Sin embargo, todavía es pronto para colocar la lápida sobre el trágico destino del Socialismo del siglo XXI. Por lo menos los cubanos sabemos muy bien que no hay que subestimar la capacidad de supervivencia, no ya de las ideologías de corte populista que tan afianzadas están en las venas latinoamericanas, sino de sus “ideócratas” (o quizás debiera decir ideo-ratas).
He aquí que los socarrones octogenarios del Palacio de la Revolución, en La Habana, que tanto tienen que ver con las nocivas epidemias izquierdosas regionales han estado guardando bajo el trono sus atavíos antiimperialistas, para entrar en amigables cabildeos –precisamente– con “el enemigo natural de los pueblos”, el imperialismo yanqui.
Y así, mientras Cristina se ha esfumado de la escena política, Maduro continúa su histérico pataleo en el cenagoso panorama venezolano y Evo procura consolarse del revés sufrido el domingo pasado, rumiando una tras otra sus hojas de coca en el Palacio Quemado, los druidas de la gerontocracia verde olivo alistan sus galas para recibir al más alto representante del capitalismo feroz cuyas divisas tanto atraen a los líderes de izquierda.
Claro, no hay que ser suspicaces. Quizás no se trata de una traición del General-Presidente y su claque a los principios marxistas y castro-chavistas en la América Nuestra, como aseguran algunos mal intencionados, sino de un reacomodo de la acción ante las nuevas circunstancias. Más de medio siglo de experiencias como conspiradores exitosos avala el pedigrí de supervivientes de estos camaleónicos “marxistas. Ya veremos cómo renacen las consignas y los himnos de la internacional proletaria en cuanto los jerarcas del castrismo logren poner las manos sobre los dólares, que a fin de cuentas parece que el fin sí justifica los medios.
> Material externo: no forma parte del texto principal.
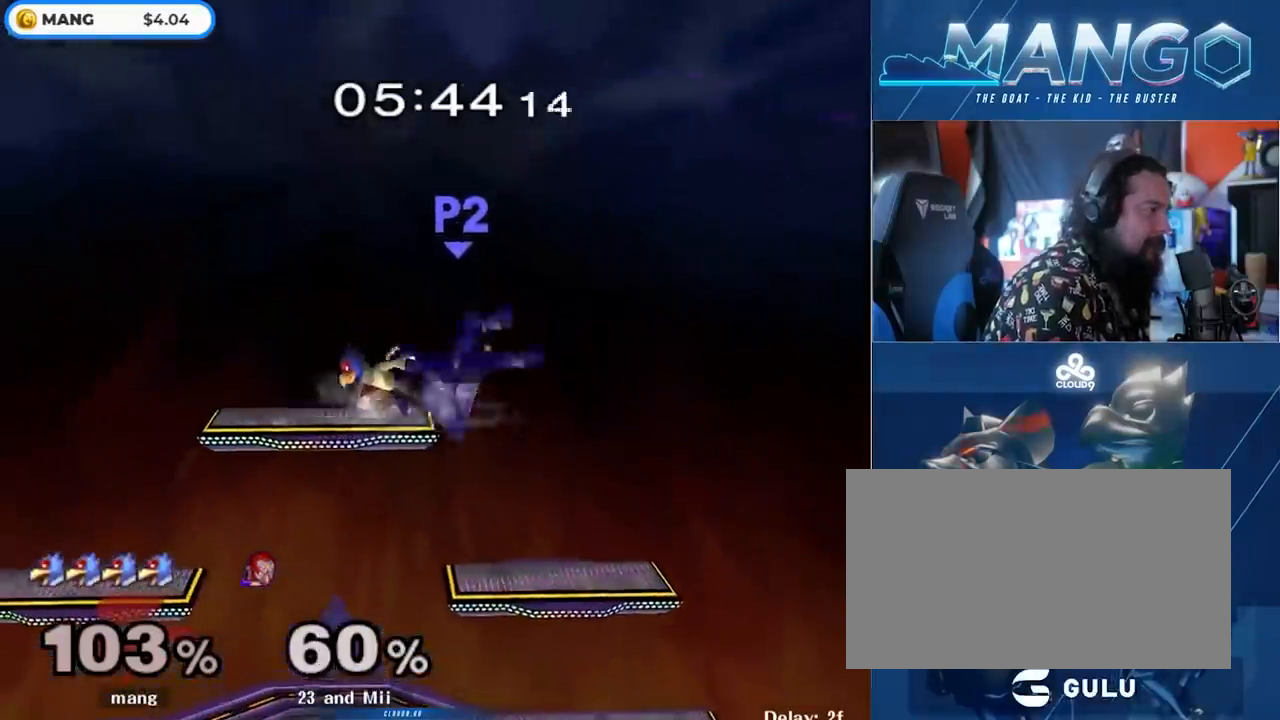
{"buttons": [], "left_stick": "left", "right_stick": "center", "events": [[17, "A", "down"], [83, "A", "up"], [367, "left_stick", "center"], [467, "left_stick", "left"]]}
Porque, sin ánimos de exagerar, el llamado “socialismo” de esencia caudillista es como una enfermedad que muchas veces mata, pero no se cura. Es como un virus mutante que cambia de apariencia y procura multiplicarse para seguir enfermando las sociedades humanas. La mala noticia para los cubanos es que semejante infección solo se cura con una fuerte dosis de democracia… Un medicamento que cayó en falta en la Isla más de seis décadas atrás.